Prior to Pokora's sentencing, prosecutors suggested that a severe sentence would deter other criminals. "The sentence imposed on defendant must promote respect for computer fraud and intellectual property laws and attempt to deter both defendant and all others engaged in similar crimes - both in the United States and abroad," Assistant U.S. Attorney Edward J. McAndrew wrote in a letter to the court. "The sentence must debunk the notion that international cybercrime is not serious here, even if it is less so abroad."
But while it's easy to suggest that U.S. sentencing decisions serve a deterrence effect, the facts of the Pakora case undermine any suggestion that hackers might be running scared. Indeed, according to U.S. prosecutors, he "is the first foreign hacker convicted in this country of crimes involving the theft of trade secrets."

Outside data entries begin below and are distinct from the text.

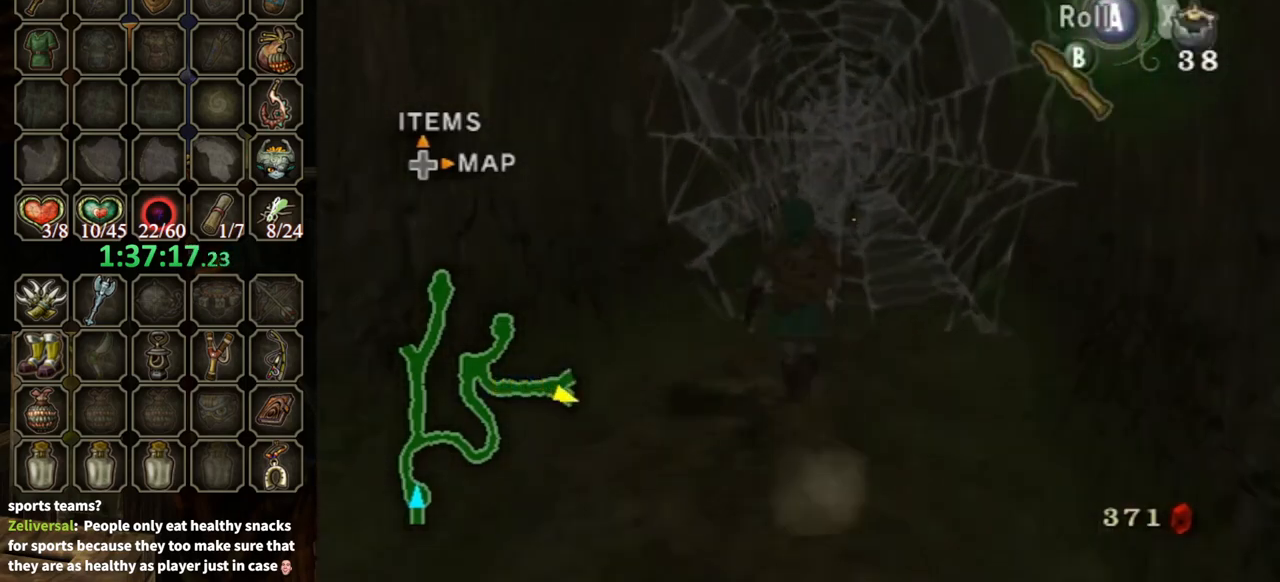
{"buttons": [], "left_stick": "center", "right_stick": "center", "events": [[100, "Y", "down"], [167, "Y", "up"], [400, "left_stick", "center"]]}
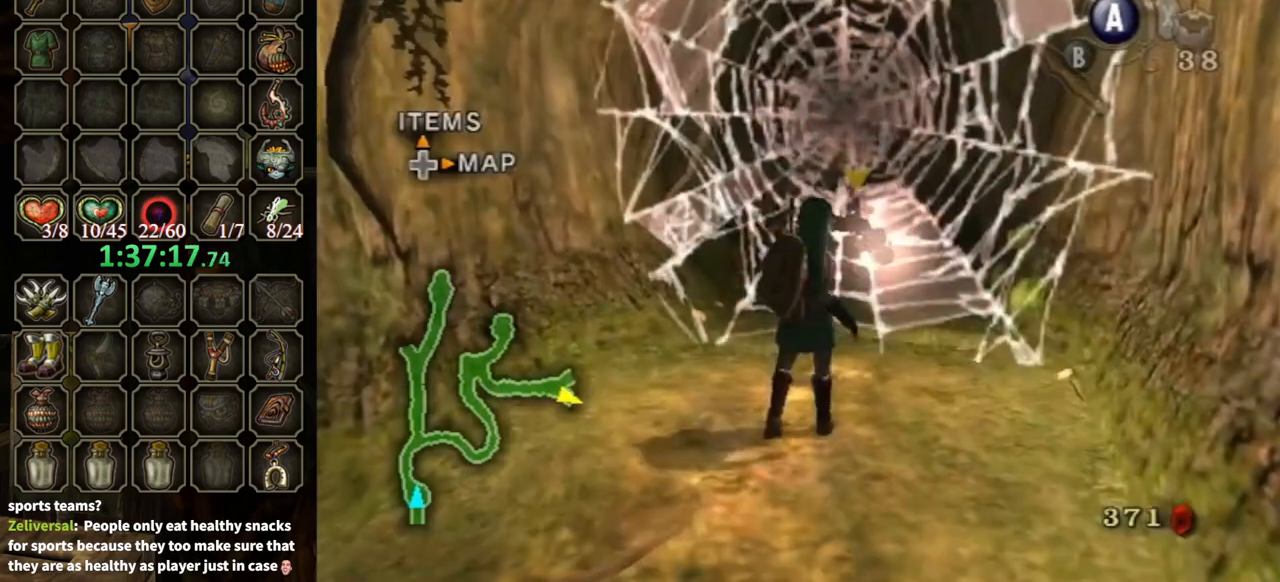
{"buttons": [], "left_stick": "down-left", "right_stick": "center", "events": [[67, "left_stick", "left"], [333, "left_stick", "center"], [400, "A", "down"], [467, "A", "up"], [500, "left_stick", "down-left"]]}
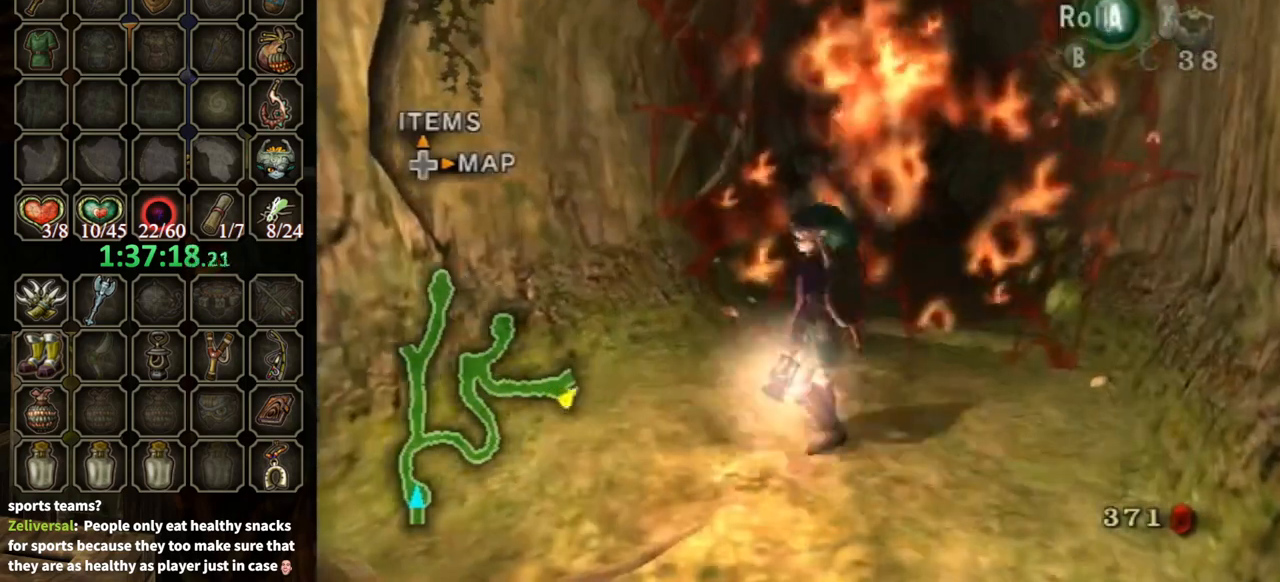
{"buttons": [], "left_stick": "up", "right_stick": "center", "events": [[300, "left_stick", "down-right"], [367, "left_stick", "up-right"], [467, "left_stick", "up"]]}
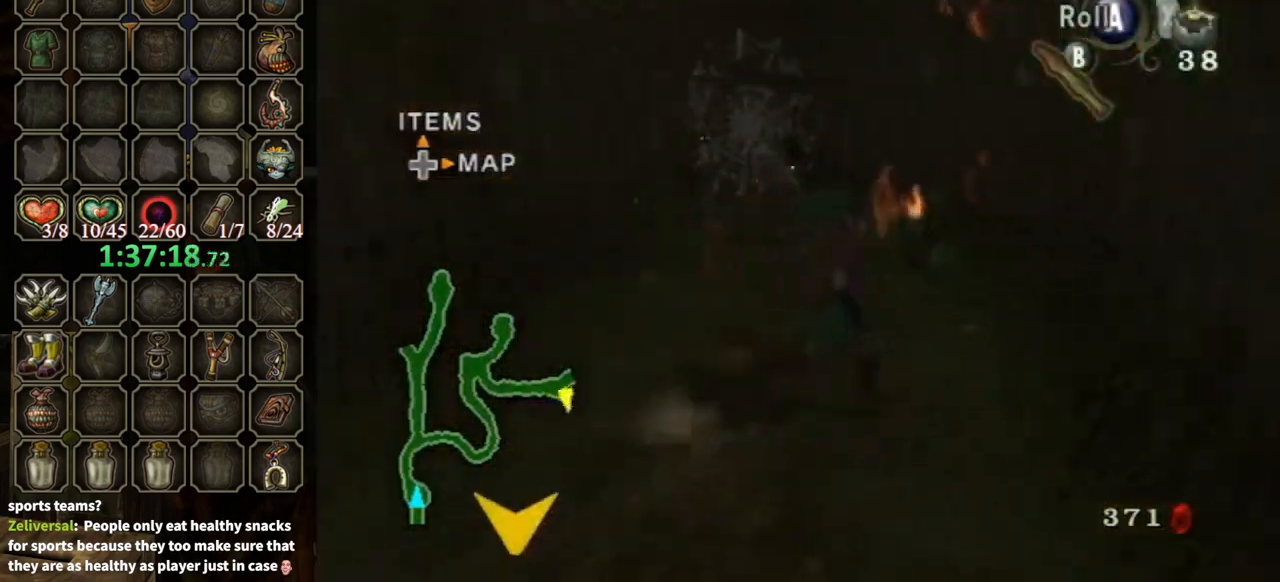
{"buttons": ["A"], "left_stick": "up", "right_stick": "center", "events": [[67, "left_stick", "up-left"], [400, "A", "down"], [400, "left_stick", "up"]]}
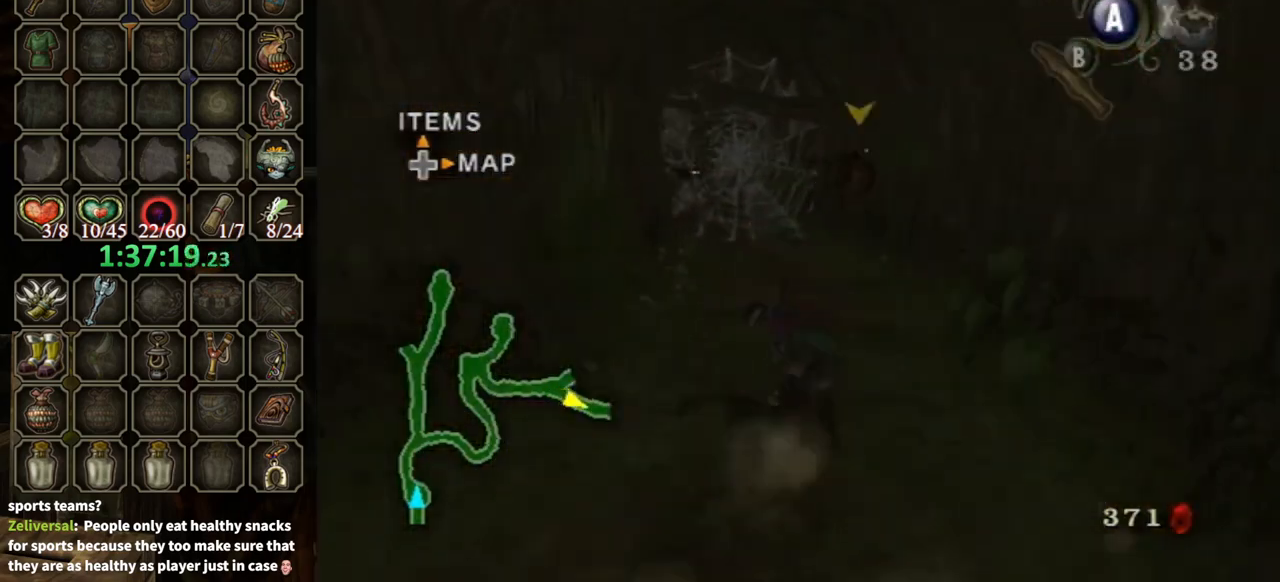
{"buttons": [], "left_stick": "up", "right_stick": "center", "events": [[33, "A", "up"]]}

Mark Rasch, a former U.S. Department of Justice official who created its computer crime unit, and who's now chief security evangelist at Verizon, tells me: "Let's face it, the U.S. government is saying this is the first trans-border intellectual property theft criminal prosecution for hacking they've ever done. How much deterrence can you get, when this is the first one, and this type of attack has been going on for 20 years?"
Few cybercriminals at home or abroad worry about the nuances of U.S. laws or sentencing guidelines. "The truth is, hackers - like most criminals - do not consider the consequences of getting caught; they do not think they're going to get caught, arrested or prosecuted," Rasch says. "And most of what they know about the criminal justice system, they know about from television, movies and whatever information they glean from the Web," he says (see FBI Hacker Hunt Goes 'Wild West').
'Making an Example' of Hackers
The need to "make an example" of some hackers arguably also results in their being hit with especially harsh sentences, argues Robert David Graham, head of information security research firm Errata Security, in a blog post.
"The effect of 'setting an example' is this: hackers usually get extra punishments," Graham says. In part, that's because what they're doing doesn't typically square neatly with the existing penal code. "What hackers do is innovate. Whether it's Aaron Swartz ... Ulbricht or a long parade of other hackers, these people challenged the system. Prosecutors had to stretch old laws to fit new actions in cyberspace - often past their breaking point - they sometimes weren't crimes. Ulbricht clearly committed crimes, but in new ways."
Graham makes that point to question the severity of the concurrent life sentences imposed by the judge in Ulbricht's case, the harshness of which he says was inspired by Ulbricht's unrepentant free-market ideals, which his defense team cited unsuccessfully in court.
The judge's sentence - the maximum possible - is already sparking debate. And as her decision gets analyzed, treat with caution any suggestion that the sentence against Ulbricht - or in any other computer-crime case - will deter any such future attacks.